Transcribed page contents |

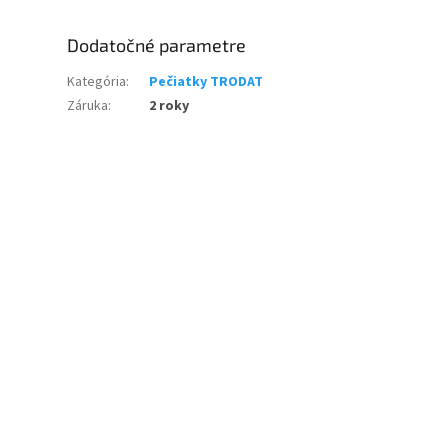
Dodatočné parametre
Kategória
:
Pečiatky TRODAT
Záruka
:
2 roky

To-do item | Repeat all the records exactly, images excluded.

Solution for this exercise |
Dodatočné parametre
Kategória
:
Pečiatky TRODAT
Záruka
:
2 roky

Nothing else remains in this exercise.